Community colleges are also facing the issue of vaccines. Many four-year institutions are mandating that students be fully vaccinated against COVID-19 before coming to campus. But community colleges have to make a different calculation. Students who can’t or won’t get vaccinated could be left behind by an inoculation mandate.
Both Santa Rosa and Northern Essex aren’t requiring vaccines for students. In Massachusetts, where Northern Essex is located, the state’s 15 community colleges released a letter saying they would not mandate student vaccinations unless directed to by government authorities.
“We feel that we can make our campus environments safe enough, and we don’t want to put an additional barrier up in front of students who need us and might not yet be comfortable with that vaccination,” Glenn said. The college lost 5 percent of its enrollment last fall and 7 percent this spring. The gap in retention between Latino students and white students nearly doubled. It is now aiming to have a 1 percent increase in enrollment for this fall.
Other colleges limiting in-person classes have emphasized the importance of keeping students and employees safe. Palomar College in California is looking at holding approximately 30 percent of courses in person in the fall, although no firm decisions have been made yet.
“Our planning for the fall semester continues to be centered around the health and safety of our students and employees,” Julie Lanthier Bandy, a spokesperson for the college, said via email. “Our primary focus is to make sure we are offering courses both onsite and online that enable our students to complete their degree and certificate programs on time.”
The College of Staten Island, a four-year college that caters to local commuters, has said it is aiming for 25 percent of classes to be in person this fall.
“However, this is subject to change as more data becomes available concerning vaccinations, daily case counts, changes in social distancing regulations and any additional guidance we may receive from the [New York Department of Health],” a spokesperson for the college, said via email. “The health and safety of our students, faculty, and staff have been the foremost considerations of the college.”
The College of DuPage in Illinois is looking to slowly ramp up in-person learning.
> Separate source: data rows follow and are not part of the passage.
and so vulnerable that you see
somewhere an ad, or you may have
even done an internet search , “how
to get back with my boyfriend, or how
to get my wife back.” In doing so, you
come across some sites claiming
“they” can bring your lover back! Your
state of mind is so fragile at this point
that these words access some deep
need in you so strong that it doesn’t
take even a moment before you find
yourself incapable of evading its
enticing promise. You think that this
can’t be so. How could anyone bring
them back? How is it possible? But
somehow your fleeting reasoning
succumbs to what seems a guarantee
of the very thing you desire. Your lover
Fifteen percent of classes will be in person this summer and the number will grow to 30 percent in the fall, said President Brian Caputo.
“We’re trying to gauge our response, in terms of modes of course delivery, to what’s happening around us. So we hope it will get better. We’ll keep opening up in response to that. But at the same time, if something goes the other direction, we’re prepared to constrict again,” he said. “Everybody realizes that we’re trying to take a very measured response to the situation. Safety is paramount in our minds.”
The college is similarly not requiring vaccinations for students.
As is the case at many institutions, community college administrations are considering what their future looks like.
“Pre-pandemic, 15 percent of our classes were online. I can’t imagine that ever again dropping to below one-third,” said Glenn. “I doubt we will ever go back to the exact mix that we had pre-pandemic.”